--- START ---

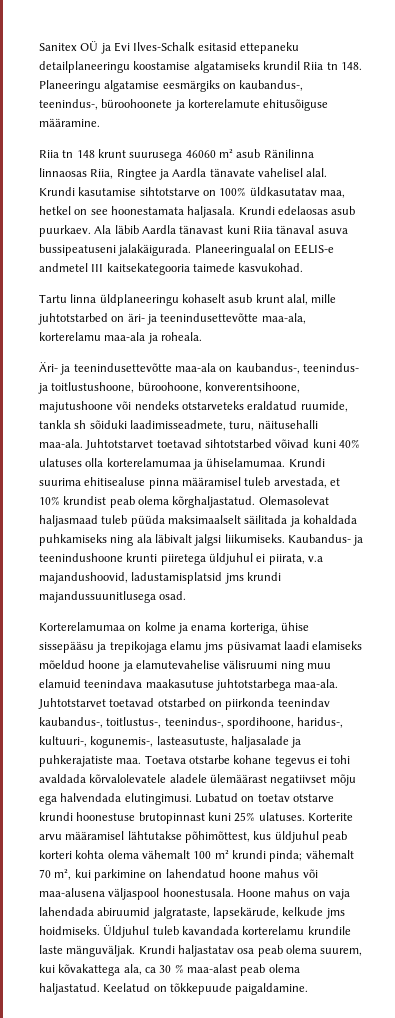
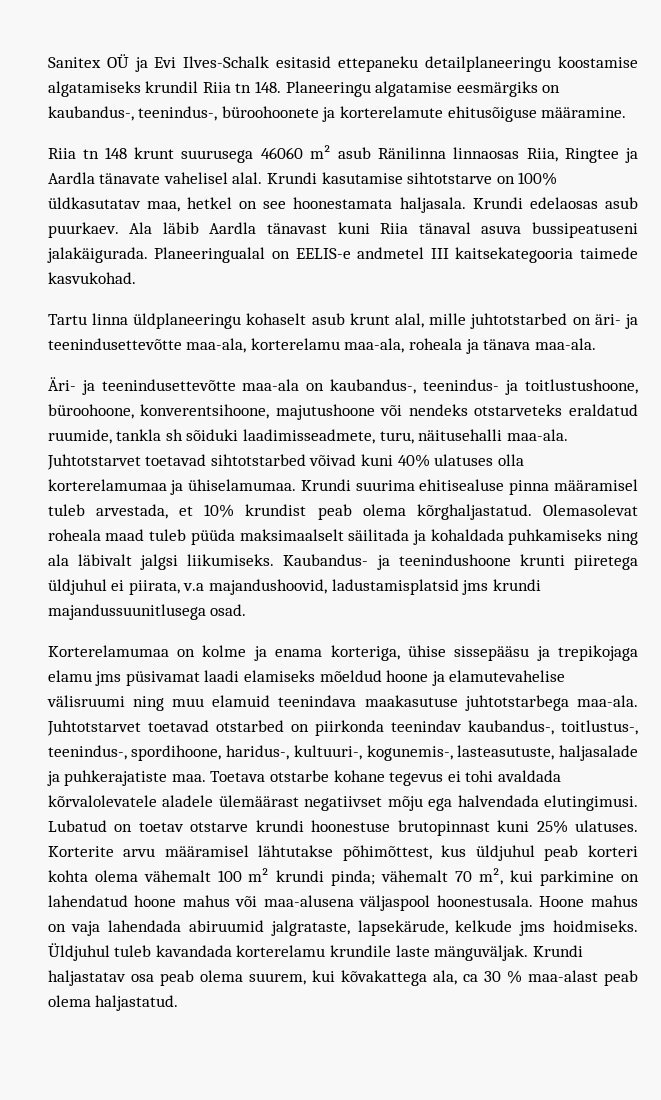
[104,332,202,344] maa-ala ja roheala. -> [344,338,596,354] maa-ala, roheala ja tänava maa-ala.
[38,515,98,527] haljasmaad -> [47,529,145,541] roheala maad
[103,983,309,995] Keelatud on tõkkepuude paigaldamine. -> (179, 1003) none

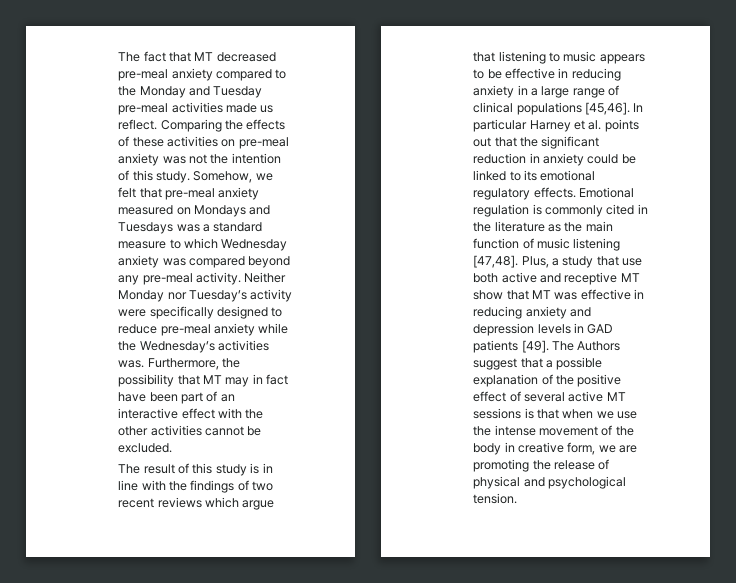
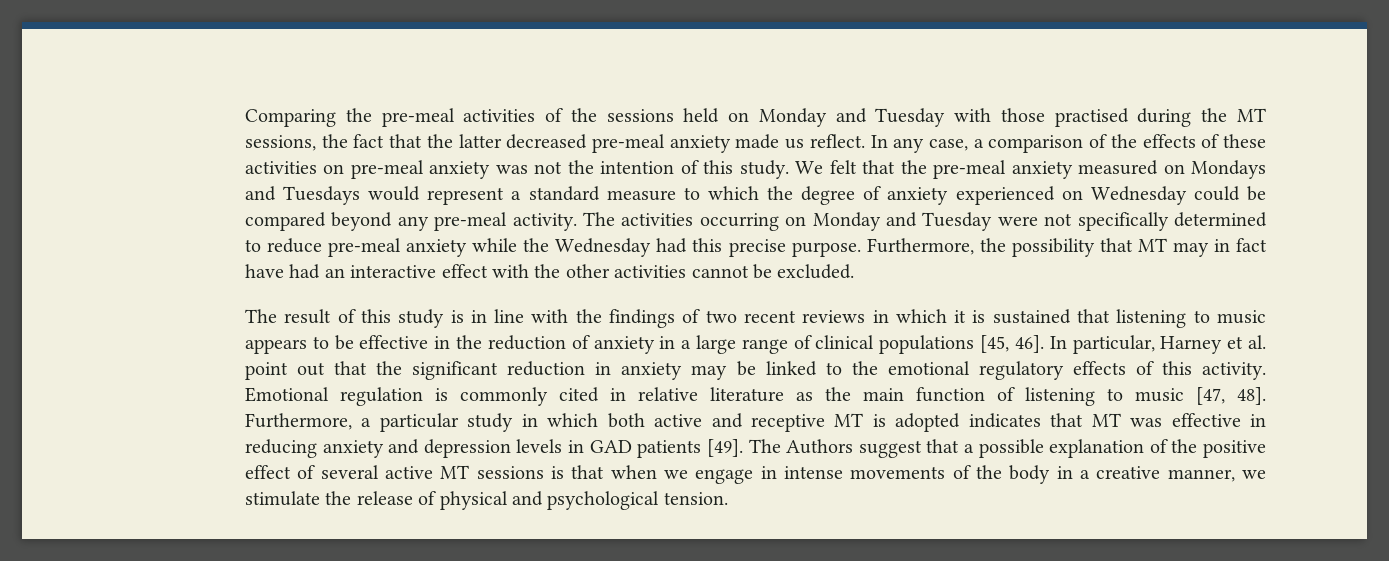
[118,51,276,62] [118,68,287,81] [118,86,263,98] [118,102,274,115] [118,119,222,132] The fact that MT decreased pre-meal anxiety compared to the Monday and Tuesday pre-meal activities made us reflect. Comparing -> [245,108,1266,127] [245,134,1108,153] Comparing the pre-meal activities of the sessions held on Monday and Tuesday with those practised during the MT sessions, the fact that the latter decreased pre-meal anxiety made us reflect. In any case, a comparison of
[193,171,273,183] Somehow, we -> [795,161,824,174] We
(162, 193) none -> [900,160,927,174] the
[176,224,200,232] was -> [368,186,505,205] would represent
[221,239,288,251] [118,255,186,268] Wednesday anxiety was -> [767,186,1266,205] the degree of anxiety experienced on Wednesday could be
[244,272,287,283] [118,289,293,302] [118,306,269,319] Neither Monday nor Tuesday’s activity were specifically designed -> [583,212,1267,231] The activities occurring on Monday and Tuesday were not specifically determined
[139,340,270,353] [118,360,145,368] Wednesday’s activities was. -> [555,238,861,257] Wednesday had this precise purpose.
[149,391,218,404] been part of -> [289,264,321,279] had
[205,497,275,510] which argue -> [872,309,1071,324] in which it is sustained
[571,68,621,81] reducing -> [456,335,590,350] the reduction of
[585,102,644,115] [473,119,528,132] [45,46]. In particular -> [980,335,1155,354] [45, 46]. In particular,
[604,119,639,132] points -> [245,362,289,380] point
[587,154,619,164] could -> [691,365,728,380] may
[524,170,538,181] its -> [851,361,878,375] the
[533,187,576,198] effects. -> [1072,361,1266,380] effects of this activity.
[473,222,492,232] the -> [638,387,699,401] relative
[537,238,621,251] [473,255,643,268] music listening [47,48]. Plus, a study that use -> [1025,387,1266,406] [245,413,599,432] listening to music [47, 48]. Furthermore, a particular study in which
[473,290,504,300] show -> [872,413,1041,432] is adopted indicates
[617,411,638,419] [473,425,634,436] [473,442,638,455] [473,459,530,472] use the intense movement of the body in creative form, we are promoting -> [695,465,1267,484] [245,491,321,506] engage in intense movements of the body in a creative manner, we stimulate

--- END ---

[WHAT THIS TASK INVOLVES]: Pictures stay out. Transcribe the lines from the start of the entries above through the line with "[103,983,309,995] Keelatud on", exactly.

[SOLUTION TO THIS PROBLEM]:
[104,332,202,344] maa-ala ja roheala. -> [344,338,596,354] maa-ala, roheala ja tänava maa-ala.
[38,515,98,527] haljasmaad -> [47,529,145,541] roheala maad
[103,983,309,995] Keelatud on tõkkepuude paigaldamine. -> (179, 1003) none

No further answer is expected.